Study: Mobile tool shows value in identifying ECC risks

2014 06 18 15 49 51 168 Hispanic Family 200

A new mobile risk assessment tool may help identify children with risks for early childhood caries (ECC), particularly those in low-income, primarily Hispanic, urban populations, according to a study in the Journal of Public Health Dentistry.

Introduced in 2011, MySmileBuddy is a mobile application to help health workers assess a child's risk for early childhood caries and counsel that child's family on preventive lifestyle changes. It was developed by a multidisciplinary team of health professionals from Columbia University.

Researchers from the university's College of Dental Medicine tested the assessment tool's effectiveness in the low-income, predominantly Hispanic population served by its postdoctoral pediatric dentistry clinic in New York City. The study authors, led by Christie Custodio-Lumsden, PhD, RD, CDN, reported that the application may have clinical use for identifying children with early precursors of cavitations. However, the tool does not "add value in identifying children with extant lesions," they noted.
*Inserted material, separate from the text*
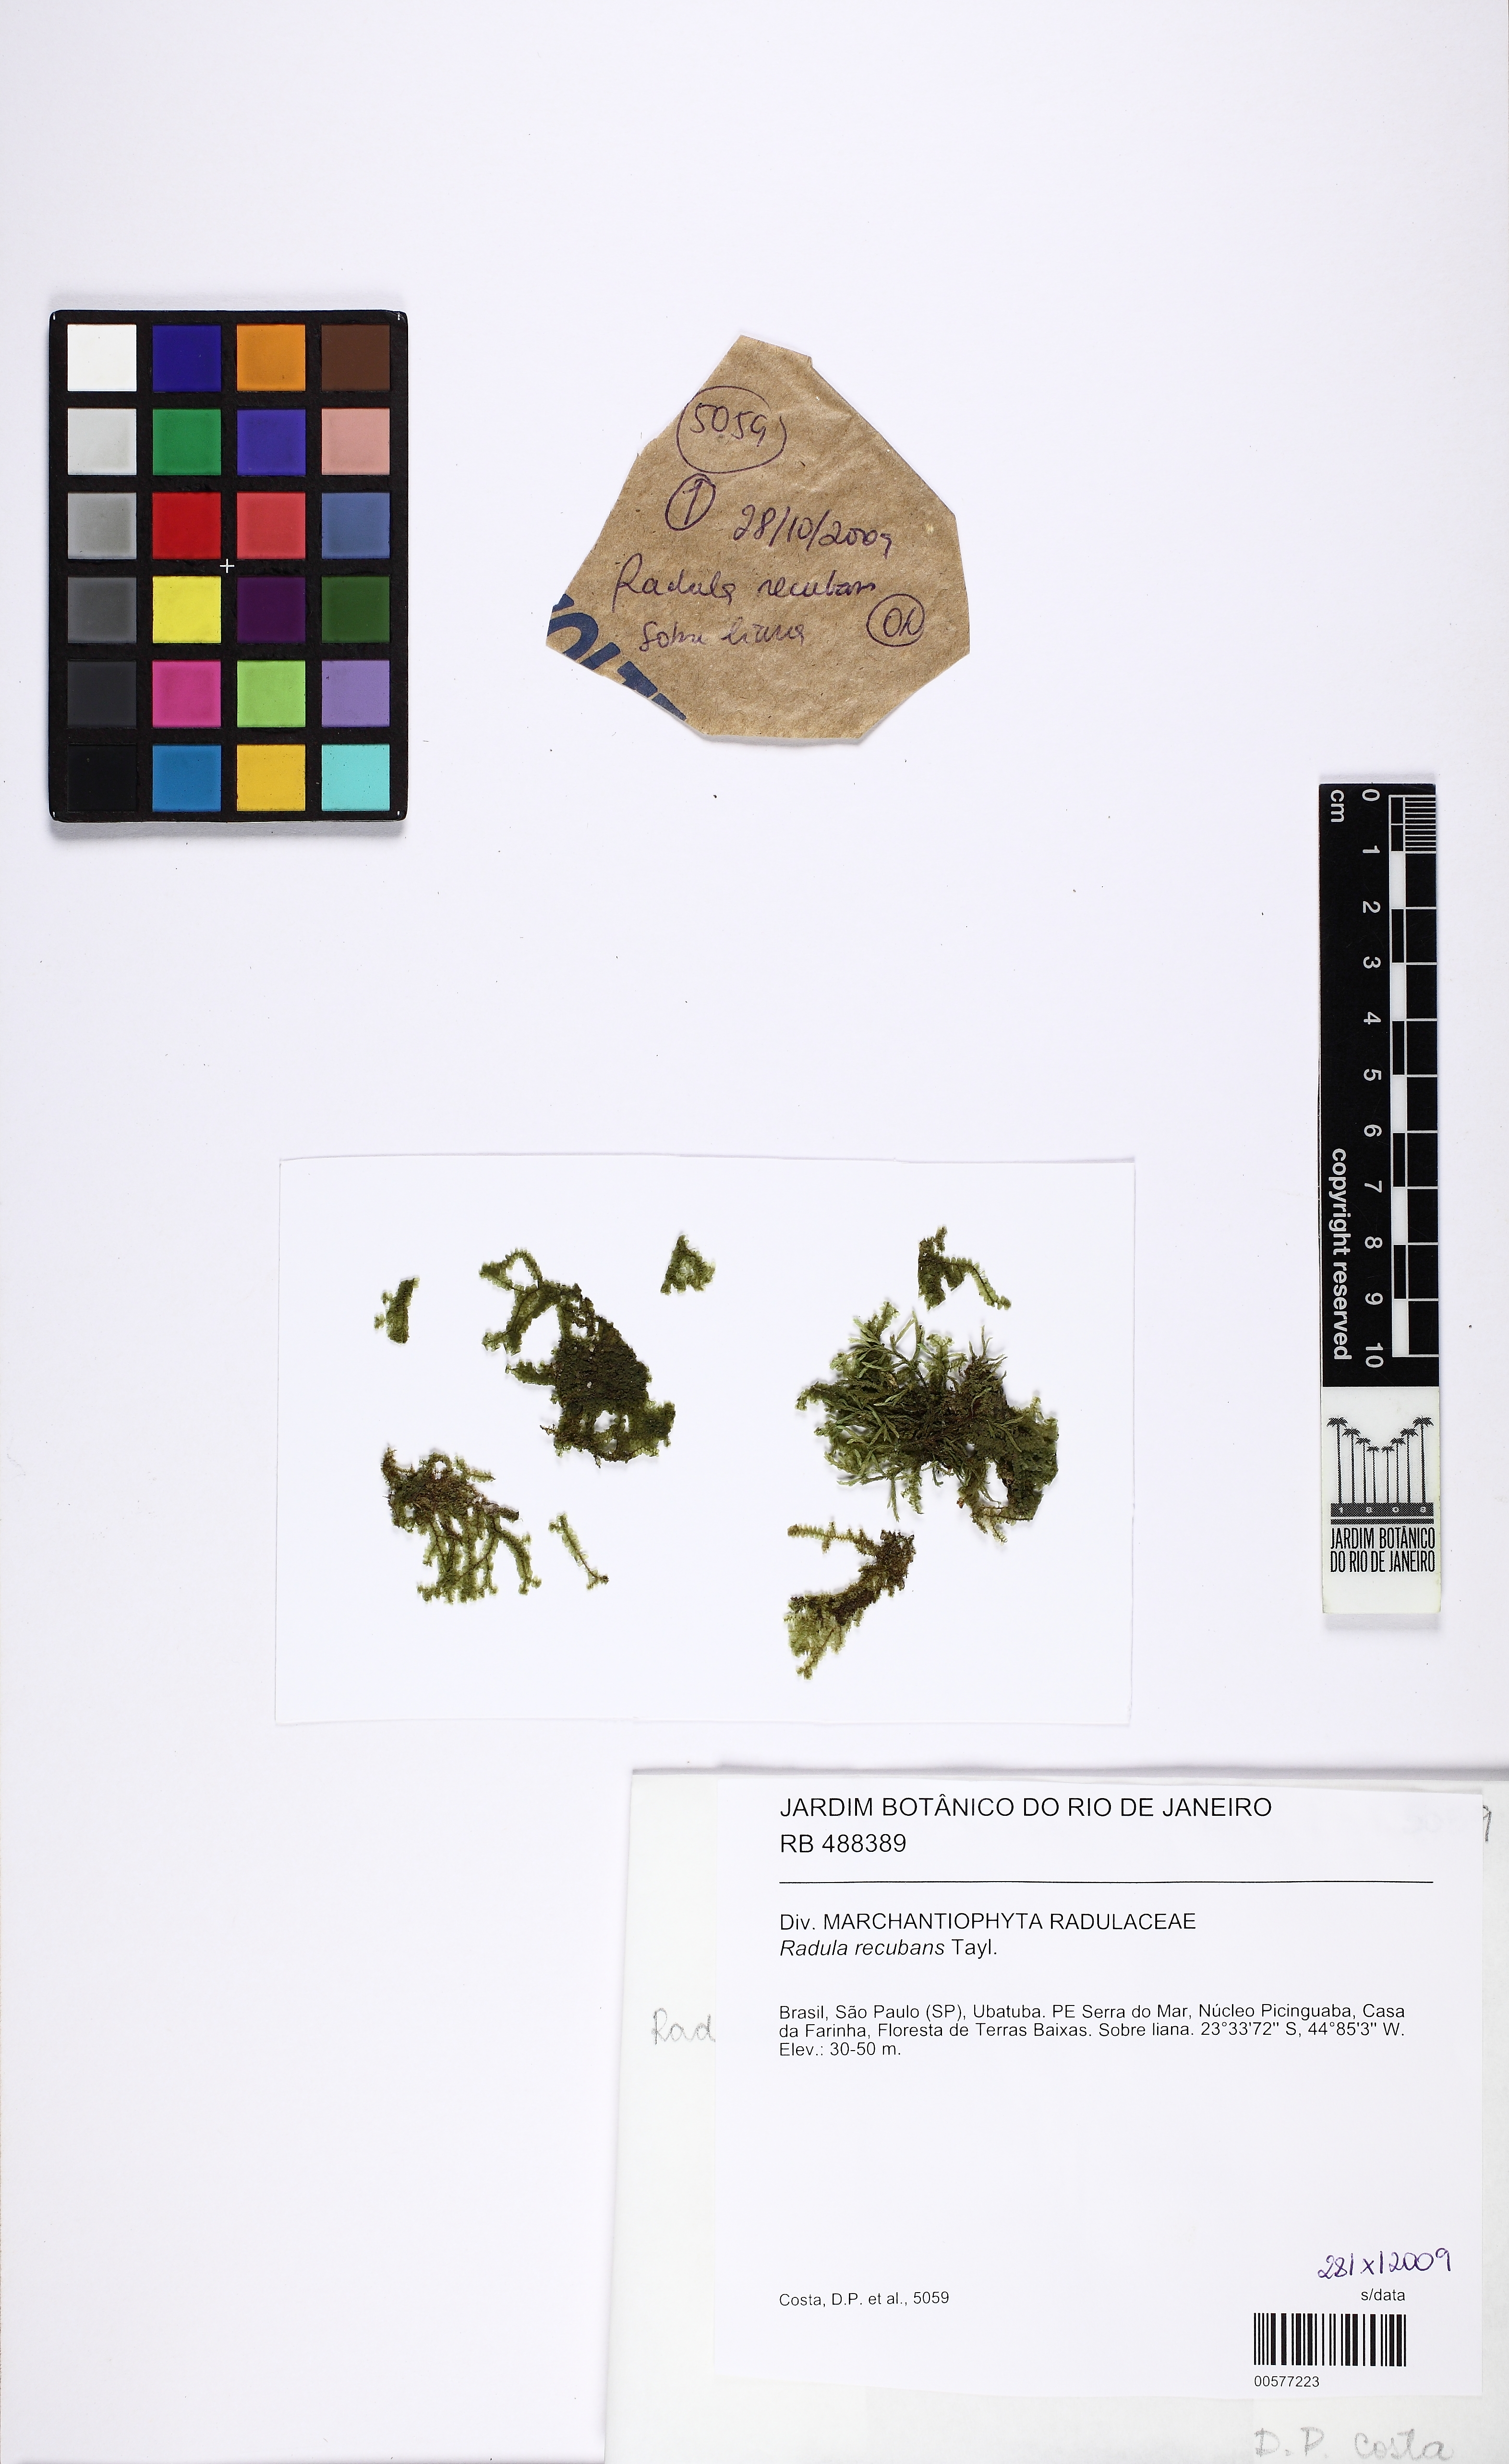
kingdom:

"Findings from the ... study are promising, suggesting that [MySmileBuddy] may be a valid tool for assessing a child's ECC risk," the study authors wrote (J Public Health Dent, October 6, 2015).

Mostly Hispanic population

MySmileBuddy was developed by a Columbia team of pediatricians, dentists, and nurses and funded by the National Institute on Minority Health and Health Disparities. The tool is designed to assess ECC risk by collecting data on a child's exposure to etiologic risk factors, such as diet, fluoride use, and history of disease, and helps with disease management counseling with caregivers. It is also "culturally, linguistically, and visually customized for the low-income, primarily Hispanic population" served by the university's pediatric dental clinic, the study authors noted.

“Findings from the ... study are promising, suggesting that [MySmileBuddy] may be a valid tool for assessing a child's ECC risk.”
— Christie Custodio-Lumsden, PhD, RD, CDN, and co-authors

The researchers tested the assessment tool's effectiveness against four measures of ECC activity: semiquantitative assays of salivary mutans streptococci levels, visible quantity of dental plaque, visual evidence of enamel decalcifications, and cavitation status (none, ECC, severe ECC).

The study included 108 children (ages 2 to 6 years) from the university's pediatric dental clinic. All participants received a comprehensive oral examination and saliva culture for assessment of ECC indicators, and their caregivers completed an iPad-based MySmileBuddy assessment. The tool calculated diet risk and comprehensive ECC risk scores.

The researchers found the diet risk scores were significantly positively associated with salivary mutans (p < 0.05) and approached significance with visible plaque levels (p < 0.1). The tool's comprehensive risk scores also were significantly associated with both oral mutans and visible plaque (p < 0.05).

More than 60% of children had moderate levels of salivary mutans streptococci and more than 32% had a low level. The rest (a total of eight children) had high or very high levels. Almost half (46.3%) of the children had mild amounts of plaque, and less than 5% had severe amounts of visible plaque. The data also revealed that nearly two-thirds of children presented with no evidence of decalcification (n = 71; 65.7%).

However, the tool found that 51% of children had evidence of ECC, and 38% met the diagnostic criteria for severe ECC.

AAPD recommendations

The authors noted that the American Academy of Pediatric Dentistry's 2014 recommendations suggest that ECC risk assessment models should "incorporate evaluation of a multitude of ECC-related factors, including diet- and fluoride-related behaviors, individual susceptibility, socioeconomic status, and cultural influences."

MySmileBuddy, unlike other tools, "meets these recommendations by incorporating assessment of several known risk factors from varying levels of influence," the study authors wrote.

"The results of this concurrent criterion validation analysis confirm that [MySmileBuddy] accurately identified children exhibiting early stage indicators of the ECC disease process (i.e., high levels of salivary mutans streptococci and visible dental plaque)," they noted.

The study's limitations included a small sample size and that findings are also limited to the population under investigation. While the tool was customized for this population, the authors noted that this ease of customization and "cultural tailoring" are strengths of the tool.

"[MySmileBuddy] may thus provide clinicians and other health workers with an easy-to-administer and effective means to assess risk, inform risk-based care, and provide children and their families with targeted instruction to promote ECC prevention and facilitate disease management through counseling to encouraging positive behavior change," the authors concluded.